For Doo Dirty, the Zone 6 Clique was an opportunity to get involved in the rap game. For a minute he’d been telling us about this dude from Detroit. Big Meech. I had never heard of Meech or his Black Mafia Family crew, but Doo Dirty was saying this nigga was a serious hustler who was trying to make some legal money in the music business. He wanted to follow their lead. I remember thinking it was crazy to hear him singing the praises of this guy I’d never heard of because to me, Doo Dirty was the shit. He was the richest nigga I knew.

And so just like Meech with BMF Records, Doo Dirty became the CEO of the Zone 6 Clique Music Group, pumping big money into promoting the group. We’d all go out and hit the clubs and D had us in there looking like established artists. We now had Z6C chains, Z6C letterman jackets, and with D’s financing we put together thirty thousand dollars to shoot a video for “Misery Loves Company,” my first-ever music video. Look it up.

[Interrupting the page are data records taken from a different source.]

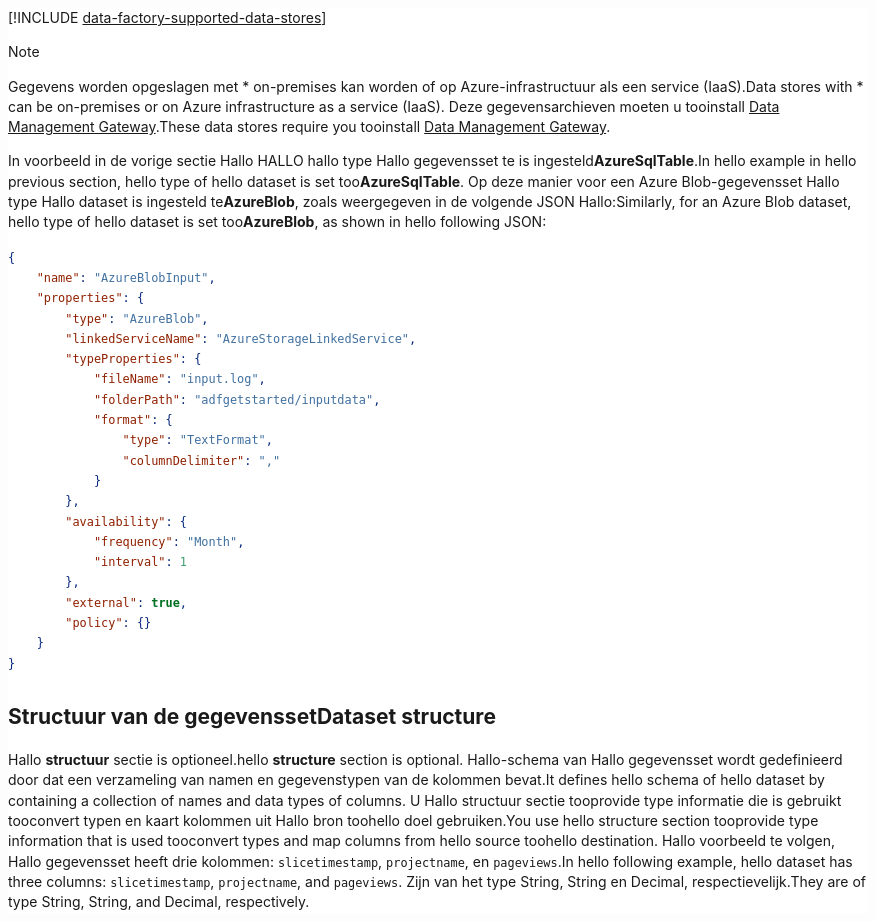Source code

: [!INCLUDE [data-factory-supported-data-stores](../../includes/data-factory-supported-data-stores.md)]

> [!NOTE]
> <span data-ttu-id="288c8-202">Gegevens worden opgeslagen met * on-premises kan worden of op Azure-infrastructuur als een service (IaaS).</span><span class="sxs-lookup"><span data-stu-id="288c8-202">Data stores with * can be on-premises or on Azure infrastructure as a service (IaaS).</span></span> <span data-ttu-id="288c8-203">Deze gegevensarchieven moeten u tooinstall [Data Management Gateway](data-factory-data-management-gateway.md).</span><span class="sxs-lookup"><span data-stu-id="288c8-203">These data stores require you tooinstall [Data Management Gateway](data-factory-data-management-gateway.md).</span></span>

<span data-ttu-id="288c8-204">In voorbeeld in de vorige sectie Hallo HALLO hallo type Hallo gegevensset te is ingesteld**AzureSqlTable**.</span><span class="sxs-lookup"><span data-stu-id="288c8-204">In hello example in hello previous section, hello type of hello dataset is set too**AzureSqlTable**.</span></span> <span data-ttu-id="288c8-205">Op deze manier voor een Azure Blob-gegevensset Hallo type Hallo dataset is ingesteld te**AzureBlob**, zoals weergegeven in de volgende JSON Hallo:</span><span class="sxs-lookup"><span data-stu-id="288c8-205">Similarly, for an Azure Blob dataset, hello type of hello dataset is set too**AzureBlob**, as shown in hello following JSON:</span></span>

```json
{
    "name": "AzureBlobInput",
    "properties": {
        "type": "AzureBlob",
        "linkedServiceName": "AzureStorageLinkedService",
        "typeProperties": {
            "fileName": "input.log",
            "folderPath": "adfgetstarted/inputdata",
            "format": {
                "type": "TextFormat",
                "columnDelimiter": ","
            }
        },
        "availability": {
            "frequency": "Month",
            "interval": 1
        },
        "external": true,
        "policy": {}
    }
}
```

## <span data-ttu-id="288c8-206"><a name="Structure"></a>Structuur van de gegevensset</span><span class="sxs-lookup"><span data-stu-id="288c8-206"><a name="Structure"></a>Dataset structure</span></span>
<span data-ttu-id="288c8-207">Hallo **structuur** sectie is optioneel.</span><span class="sxs-lookup"><span data-stu-id="288c8-207">hello **structure** section is optional.</span></span> <span data-ttu-id="288c8-208">Hallo-schema van Hallo gegevensset wordt gedefinieerd door dat een verzameling van namen en gegevenstypen van de kolommen bevat.</span><span class="sxs-lookup"><span data-stu-id="288c8-208">It defines hello schema of hello dataset by containing a collection of names and data types of columns.</span></span> <span data-ttu-id="288c8-209">U Hallo structuur sectie tooprovide type informatie die is gebruikt tooconvert typen en kaart kolommen uit Hallo bron toohello doel gebruiken.</span><span class="sxs-lookup"><span data-stu-id="288c8-209">You use hello structure section tooprovide type information that is used tooconvert types and map columns from hello source toohello destination.</span></span> <span data-ttu-id="288c8-210">Hallo voorbeeld te volgen, Hallo gegevensset heeft drie kolommen: `slicetimestamp`, `projectname`, en `pageviews`.</span><span class="sxs-lookup"><span data-stu-id="288c8-210">In hello following example, hello dataset has three columns: `slicetimestamp`, `projectname`, and `pageviews`.</span></span> <span data-ttu-id="288c8-211">Zijn van het type String, String en Decimal, respectievelijk.</span><span class="sxs-lookup"><span data-stu-id="288c8-211">They are of type String, String, and Decimal, respectively.</span></span>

The footage is grainy but if you look closely you’ll see I had a busted-up lip. Two days before the shoot I got jumped at Jazzy T’s. I was in the bathroom taking a piss at the urinal when some nigga came up from behind and sucker-punched me. Next thing I knew there were four of them, beating on me in the bathroom. Somehow I managed to escape and scramble out of the club. I took cover at a nearby motel until Red came and got me.

I later found out the attack was stemming from an incident that occurred a couple of weeks prior. A guy had bought like a hundred dollars’ worth of smoke off me but overpaid me by more than a thousand dollars. He’d given me a bankroll with a bunch of fives and ones on top but as I kept counting I discovered hundreds underneath. When he tried calling me about the mistake, of course I ignored the calls. I never saw those guys again, nor could I say I would have remembered them.

Doo Dirty also put the money up for my first collaboration with a major artist. We were down in Florida for a celebrity basketball game and Juvenile was one of the featured guests. Juve was superhot at the time and I was a fan, so I walked up on him and introduced myself, asking if he’d be interested in doing a verse for one of my songs.